In any case, Indians have devised a way to handle shame—it’s a relatively new form of expressing shame, which does not look like shame at all. It is a hysterical sense of pride at any Indian triumph. And so it will probably happen again as some Indians win some medals and the nation goes berserk.

Humans exempt emotions from analysis because if emotions are analysed, we would find it very hard to be emotional. If you look at what the country’s contribution is to the success of an Indian athlete, it would be even more embarrassing than our medal tally.

India used to treat its finest athletes very poorly. In fact, during state-level tournaments, they used to be put up in parked railway coaches. Now there is some improvement in the training conditions of national-level athletes, but if you look at the lowest rungs of Indian sports, from where future athletes emerge, the conditions are horrible.

You ask any parent of any social class whose child has some kind of sporting talent in any of the Olympic disciplines, you will hear stories of how poorly competitions are organized, how filthy and unsafe the facilities are. Children are made to wait for hours in the sun as officials arrive late. 

A few weeks ago, there were state-level under-15 swimming events in Gurgaon—in outdoor pools while temperatures soared to 45° Celsius. It takes only some humaneness and not even organizational competence to host such events in cooler months or build indoor pools. India is not so poor anymore, but it treats its citizens as though they are poor. It’s extraordinary that not many children die during such sporting events.

That is why I say that the very existence of Indian athletes of global calibre is not because of India, but in spite of India. The shirts of Indian athletes should not say ‘India’ but ‘Despite India.’ And the most thrilling aspect of Indian athletes who triumph at the Olympics is that they are so exceptional that despite everything India threw at them, they reached so far.

Members of the middle class usually opt out of this sporting torment and instead become consumers of national pride through the efforts of poorer people. Like they employ drivers and gardeners, they also employ the poor to overcome the realities of India and somehow triumph against other nations.

The Olympics is filled with farce. For instance, the amusing anthems of nations, which are usually mediocre hyperbolic songs written by poets close to the establishment that claim exactly what those nations are not. But the games do reveal a great truth—how undeserving India is of sporting glory. Even so, the lack of sporting prowess is not our real shame.

The pride of most nations at the Olympics is misplaced. By one measure, the US and a few other Western countries have a hand in most of the medals won by other nations, including China. Because in most disciplines, serious athletes have a shot at excellence only if they are trained by ‘foreign’ coaches, which usually means Western coaches, using Western systems. 

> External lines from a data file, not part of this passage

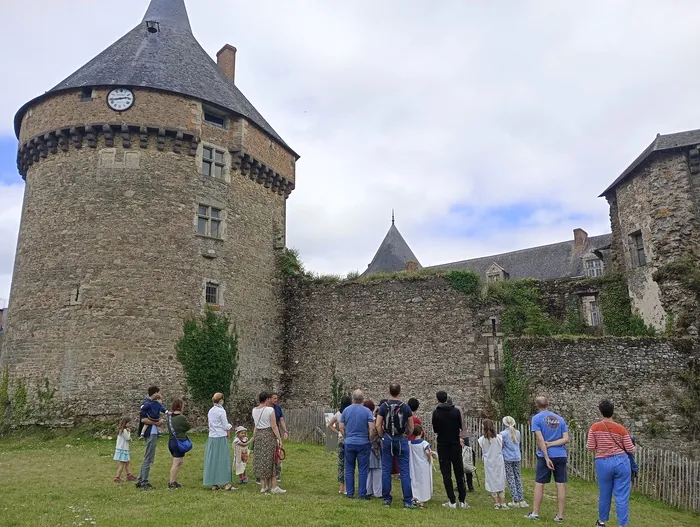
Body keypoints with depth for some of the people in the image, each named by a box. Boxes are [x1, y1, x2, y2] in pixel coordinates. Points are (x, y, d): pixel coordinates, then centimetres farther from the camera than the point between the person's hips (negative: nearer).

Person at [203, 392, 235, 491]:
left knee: (212, 460, 8)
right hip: (221, 438, -6)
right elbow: (226, 426, -12)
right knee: (223, 460, 0)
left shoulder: (210, 411, 9)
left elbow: (210, 424, 14)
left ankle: (214, 484, 13)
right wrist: (230, 426, 10)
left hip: (211, 437, 6)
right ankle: (226, 483, 2)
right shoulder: (221, 411, -12)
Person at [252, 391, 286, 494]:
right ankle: (273, 487, 6)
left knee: (260, 460, 12)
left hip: (258, 435, 6)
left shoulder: (254, 410, 5)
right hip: (269, 435, -6)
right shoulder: (270, 410, -13)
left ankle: (264, 486, 19)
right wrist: (279, 439, -11)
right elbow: (274, 426, -14)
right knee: (270, 460, 1)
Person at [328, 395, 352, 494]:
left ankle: (341, 487, 18)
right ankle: (346, 487, 1)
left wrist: (338, 432, 6)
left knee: (341, 462, 11)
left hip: (341, 439, 5)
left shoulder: (338, 414, 4)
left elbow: (330, 425, 7)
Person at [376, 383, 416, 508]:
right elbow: (411, 427, 0)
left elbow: (378, 425, -6)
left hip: (387, 440, 1)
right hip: (402, 440, -1)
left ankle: (387, 499, 14)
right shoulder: (405, 407, -3)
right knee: (405, 471, 2)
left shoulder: (384, 407, -2)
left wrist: (383, 437, 7)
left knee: (386, 470, 9)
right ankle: (408, 501, 2)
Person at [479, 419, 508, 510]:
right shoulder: (499, 438, -10)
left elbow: (482, 453, -2)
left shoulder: (482, 439, -13)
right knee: (501, 482, 12)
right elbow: (502, 449, 2)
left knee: (492, 482, 9)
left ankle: (496, 503, 12)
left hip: (489, 463, -1)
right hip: (499, 462, 1)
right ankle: (502, 503, 13)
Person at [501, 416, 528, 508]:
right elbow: (518, 443, 14)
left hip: (507, 459, -4)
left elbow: (501, 445, -9)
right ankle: (521, 500, 12)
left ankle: (515, 500, 3)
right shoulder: (517, 433, 3)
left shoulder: (503, 434, -12)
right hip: (517, 458, 4)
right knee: (518, 477, 12)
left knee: (511, 478, 3)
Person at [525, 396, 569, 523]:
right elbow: (566, 439, 0)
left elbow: (540, 440, -11)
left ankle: (535, 513, 10)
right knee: (561, 485, 4)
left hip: (545, 456, -3)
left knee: (539, 484, 5)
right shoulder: (560, 419, 10)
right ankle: (560, 516, 8)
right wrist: (550, 444, -5)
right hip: (561, 456, 3)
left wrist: (547, 457, -11)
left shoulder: (536, 418, -3)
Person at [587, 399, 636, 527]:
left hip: (603, 463, 0)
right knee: (622, 496, 5)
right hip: (621, 462, 0)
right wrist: (633, 445, 23)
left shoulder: (595, 427, -6)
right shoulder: (621, 429, -4)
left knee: (604, 494, 15)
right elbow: (630, 449, 0)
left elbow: (590, 447, -4)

So the Olympics are in reality a triumph of the West and how the world has surrendered to a way of life where the West holds all the cards. The West partly finances its sporting excellence through its economic might, by becoming a beacon for legal and illegal migrants. How then can the Olympics medal tally be a measure of national pride?

What should credibly and convincingly shame India is that India is still not advanced enough to host the games. Now that is very relevant to our lives because hosting the Olympics is also a measure of how liveable the host city is.

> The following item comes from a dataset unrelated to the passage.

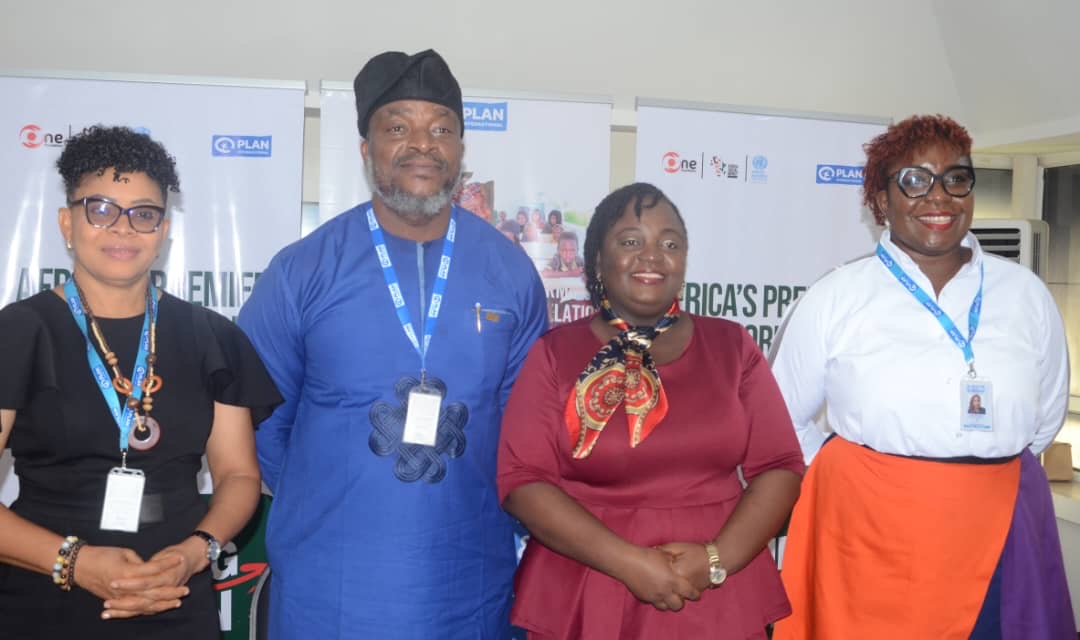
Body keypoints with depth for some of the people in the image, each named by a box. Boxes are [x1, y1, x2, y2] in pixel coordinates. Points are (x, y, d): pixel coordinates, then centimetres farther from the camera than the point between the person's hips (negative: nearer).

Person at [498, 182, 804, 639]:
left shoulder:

The International Olympic Council has specific requirements—the host city should have about 40,000 hotel rooms of varying degrees of high quality, and high-quality roads and public transportation, and international-grade sporting venues. No Indian city qualifies, even though India has been making noises about bidding to host the Olympics. The only city that could come close is Delhi and even that seems like an outside chance.

The biggest sporting spectacle we hosted was the Commonwealth Games in Delhi in 2010. Indian sports officials were accused of embezzling crores, the venues were not ready until very late, the chief executive of the games federation, Mike Hooper, said that the Games Village was filthy and unfit for humans. 

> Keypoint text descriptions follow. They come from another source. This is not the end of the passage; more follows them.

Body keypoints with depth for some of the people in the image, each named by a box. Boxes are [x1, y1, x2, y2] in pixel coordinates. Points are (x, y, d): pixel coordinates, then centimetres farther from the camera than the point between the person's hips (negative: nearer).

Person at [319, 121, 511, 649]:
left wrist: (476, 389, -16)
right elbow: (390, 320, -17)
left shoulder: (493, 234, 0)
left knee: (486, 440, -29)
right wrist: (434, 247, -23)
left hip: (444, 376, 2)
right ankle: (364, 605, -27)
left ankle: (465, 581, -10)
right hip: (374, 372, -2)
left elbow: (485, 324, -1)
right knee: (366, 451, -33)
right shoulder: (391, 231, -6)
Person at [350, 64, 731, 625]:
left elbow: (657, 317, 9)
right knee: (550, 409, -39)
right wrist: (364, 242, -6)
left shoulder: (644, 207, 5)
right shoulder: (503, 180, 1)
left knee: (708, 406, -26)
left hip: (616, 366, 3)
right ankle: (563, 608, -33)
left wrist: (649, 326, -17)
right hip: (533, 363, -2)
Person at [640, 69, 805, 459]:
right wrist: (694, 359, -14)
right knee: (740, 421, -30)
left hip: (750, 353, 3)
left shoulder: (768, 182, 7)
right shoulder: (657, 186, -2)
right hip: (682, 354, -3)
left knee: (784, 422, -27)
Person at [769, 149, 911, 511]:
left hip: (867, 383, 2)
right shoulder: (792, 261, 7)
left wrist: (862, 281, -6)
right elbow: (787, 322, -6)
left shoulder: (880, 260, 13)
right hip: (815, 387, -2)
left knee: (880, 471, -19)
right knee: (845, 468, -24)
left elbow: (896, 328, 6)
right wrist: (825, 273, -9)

An Indian games official defended the country by saying that Indians and the West had different hygiene standards. Also, the ceiling of a stadium collapsed. India spent billions of dollars to buy prestige but ended up exposing its true nature to the world.

The fact is that no part of India qualifies to make a serious bid for the Olympics. It should be a reminder that we live in conditions that are among the worst in the world. The way India treats us, it is as though we are all athletes.